September 27, 2019 at 11:39 am
In answer to this email to me:
DavidJKelley commented on Cognitive Bias Foundation is an Open-Source Collaborative Project.
in response to SD:
I feel that I need to be supportive here but also truthful. Any help I can provide I offer as I have an interest in cognitive bias and machine learning and understand the necessity of combining these in ethical and proper way. As a research psychologist used to producing research proposals, I must say this […]
offer as?
My public reply then.
How does a private email to me require a response to be made public when I hit the reply button?(!)
A lot of work seems to be needed in a number of areas. Perhaps if you have a psychologist on board, you might ask them to communicate directly with me and we can chat to see if I can assist in any way.
You might want to include a mechanism to edit these posts too, as I see a typo in one of my comments and it annoys me.
September 27, 2019 at 7:20 pm
@SD Much of this is because the site is only recently established and the material you mention is still in the process of being added. One of the ways I’d encourage people to contribute towards the CBF is with the addition of material within their expertise. As David mentioned this is one of several groups collaborating, and the CBF portion is focused on the development of detection algorithms, while another group is focused on teaching humans, and another is focused on tagging text with biases, and the fourth on mASI. I’ve scheduled calls with several groups for the coming week to further streamline this process, including listing out specific sources and specific biases which will be the first to undergo analysis.
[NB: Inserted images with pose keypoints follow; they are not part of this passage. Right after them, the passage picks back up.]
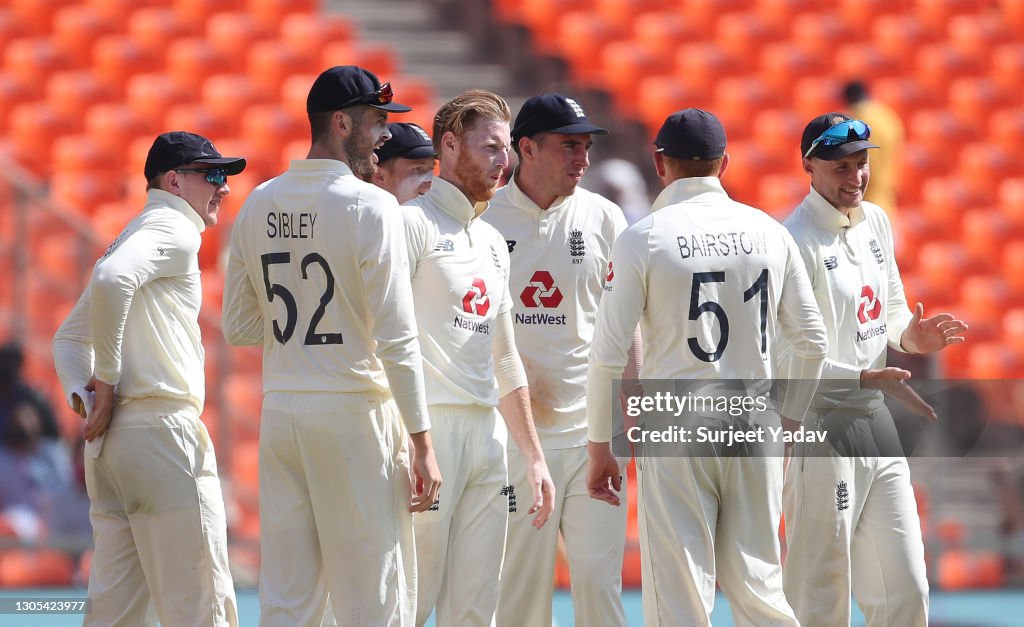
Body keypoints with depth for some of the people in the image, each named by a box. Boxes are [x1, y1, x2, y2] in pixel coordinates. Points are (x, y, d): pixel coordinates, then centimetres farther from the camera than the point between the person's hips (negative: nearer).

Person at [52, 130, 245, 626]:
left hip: (111, 437, 10)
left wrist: (82, 394, 8)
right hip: (163, 426, -10)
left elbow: (69, 337, 27)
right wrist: (107, 379, -15)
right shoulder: (174, 229, -4)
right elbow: (110, 279, -24)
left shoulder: (133, 235, 26)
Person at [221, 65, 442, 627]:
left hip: (279, 412, 6)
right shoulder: (370, 207, -10)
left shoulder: (258, 205, 8)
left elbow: (238, 328, 14)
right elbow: (396, 338, -13)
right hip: (352, 412, -6)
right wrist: (422, 444, -10)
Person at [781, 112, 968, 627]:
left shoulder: (876, 222, 10)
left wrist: (910, 335, 0)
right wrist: (868, 378, -29)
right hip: (819, 427, -8)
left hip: (875, 420, 8)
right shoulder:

Following Uplift’s observations about being able to distinguish fact from metaphor through analysis of structures within text I realized that many biases would be detectable via similar structures, such as parse tree, coreference, name entity recognition, and sentiment analysis patterns, as well as contextual cues from sentences before/after a target sentence. Individually these patterns may be fairly weak, but when combined more generalized and accurate composites may be identified.
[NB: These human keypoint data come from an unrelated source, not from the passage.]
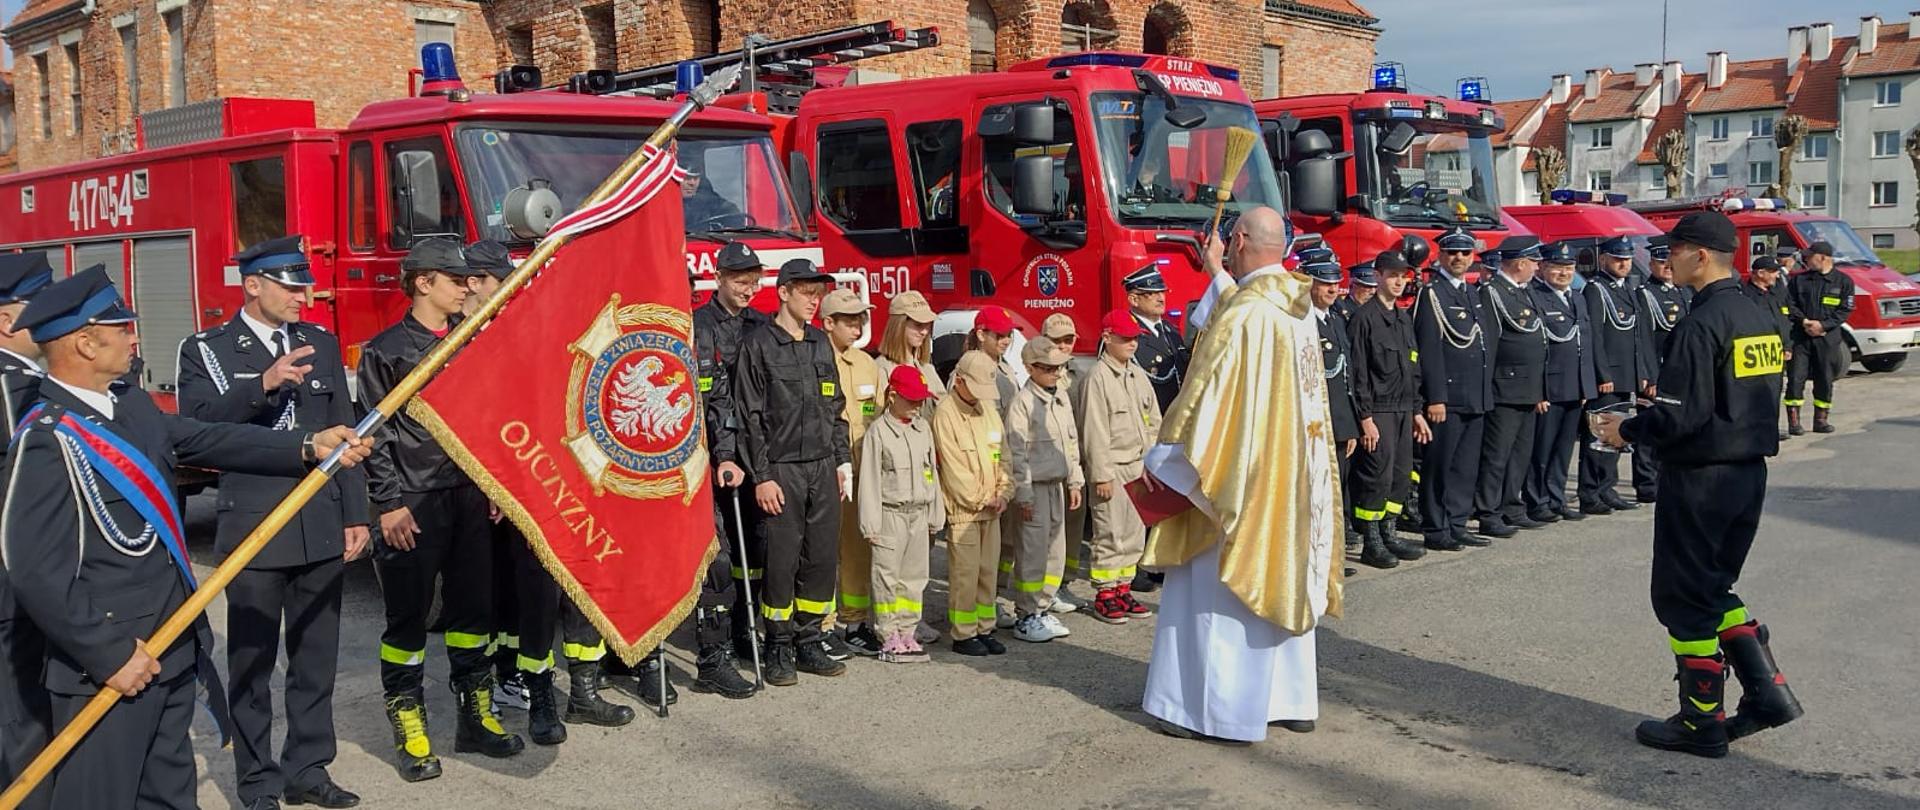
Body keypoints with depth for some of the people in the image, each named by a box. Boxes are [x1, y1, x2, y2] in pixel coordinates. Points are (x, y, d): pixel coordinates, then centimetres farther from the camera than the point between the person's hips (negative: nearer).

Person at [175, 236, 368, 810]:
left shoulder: (322, 344, 10)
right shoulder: (207, 351, -1)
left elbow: (345, 433, 10)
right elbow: (196, 427, -18)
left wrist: (355, 516, 6)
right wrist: (264, 384, -30)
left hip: (322, 530, 4)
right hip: (254, 531, -4)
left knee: (316, 659, 11)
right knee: (252, 663, 5)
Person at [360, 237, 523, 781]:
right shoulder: (385, 351, -5)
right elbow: (376, 434, -8)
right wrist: (389, 504, -13)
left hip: (469, 497, 6)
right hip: (413, 503, -5)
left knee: (473, 607, 11)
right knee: (408, 616, 3)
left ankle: (476, 717, 21)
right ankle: (410, 731, 11)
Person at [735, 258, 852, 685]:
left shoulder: (821, 343, 14)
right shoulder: (758, 345, -4)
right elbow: (751, 416, -8)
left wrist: (842, 461, 12)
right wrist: (762, 477, -12)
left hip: (823, 470, 6)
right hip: (781, 470, -5)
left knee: (822, 558, 7)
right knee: (781, 562, -1)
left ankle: (809, 643, 19)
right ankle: (778, 649, 12)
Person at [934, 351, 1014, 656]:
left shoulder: (988, 410, 13)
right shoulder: (945, 412, -11)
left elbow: (1002, 456, 15)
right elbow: (953, 465, -14)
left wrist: (1004, 493, 3)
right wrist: (978, 500, -11)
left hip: (991, 509, 7)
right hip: (962, 509, -7)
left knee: (988, 571, 11)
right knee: (965, 574, -4)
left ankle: (984, 629, 20)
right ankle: (963, 634, 5)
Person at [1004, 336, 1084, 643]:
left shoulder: (1062, 397, 11)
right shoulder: (1023, 402, -13)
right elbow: (1016, 452, -15)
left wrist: (1074, 482, 17)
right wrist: (1023, 494, -16)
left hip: (1057, 484, 8)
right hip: (1035, 485, -8)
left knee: (1056, 549, 12)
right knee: (1033, 552, -5)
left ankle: (1043, 609, 23)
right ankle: (1026, 617, 4)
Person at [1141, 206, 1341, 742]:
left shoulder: (1243, 313, -20)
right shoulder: (1297, 308, 6)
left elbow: (1206, 394, -19)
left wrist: (1163, 457, -12)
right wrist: (1221, 274, 35)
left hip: (1241, 473, -9)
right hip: (1293, 474, 9)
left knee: (1222, 585, 0)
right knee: (1282, 579, 15)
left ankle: (1220, 709, 6)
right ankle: (1292, 700, 24)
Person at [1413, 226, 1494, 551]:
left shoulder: (1472, 293, 17)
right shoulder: (1431, 294, -8)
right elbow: (1429, 351, -15)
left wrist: (1486, 393, 17)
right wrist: (1435, 398, -20)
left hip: (1475, 399, 8)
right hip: (1447, 399, -8)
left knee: (1466, 467, 12)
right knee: (1439, 467, -2)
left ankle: (1456, 525, 20)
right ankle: (1436, 531, 4)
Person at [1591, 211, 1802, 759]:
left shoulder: (1702, 324, -19)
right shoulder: (1760, 318, 9)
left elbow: (1682, 414, -24)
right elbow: (1763, 398, 17)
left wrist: (1626, 432, -7)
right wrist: (1660, 408, 18)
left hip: (1699, 477, -9)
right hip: (1751, 472, 9)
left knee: (1684, 597, 3)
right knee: (1714, 588, 21)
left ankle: (1702, 723, 11)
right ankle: (1767, 692, 15)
The contributions to start off will primarily be focused on tagging several cognitive biases in several source materials, which one of my meetings next week will focus on. I’m lining up a group of people interested in the project who will be ready to jump onboard once our groups have synced following next Thursday. Once those new additions and groups already onboard have produced in excess of 500 bias-positive and 500 bias-negative tagged sentences for a given bias the analysis of that bias can begin, with structural patterns in both positive and negative samples documented, after which the algorithms for detection may be proposed.
At present I’m focused on vetting and syncing all processes while completing the buildout for the website and preparing a pool of volunteers, all in my spare time, so any assistance and suggestions on building out the reference material and explaining the material to the relative satisfaction of all is welcome. I’m in agreement that your assistance on the above outlined material would be greatly valued moving forward.
@Mark Nuzz I’m curious what bias you see a need for being applied to Uplift or other mASI. The mASI thought process is quite different, so bandwidth and memory related biases wouldn’t serve the same purpose.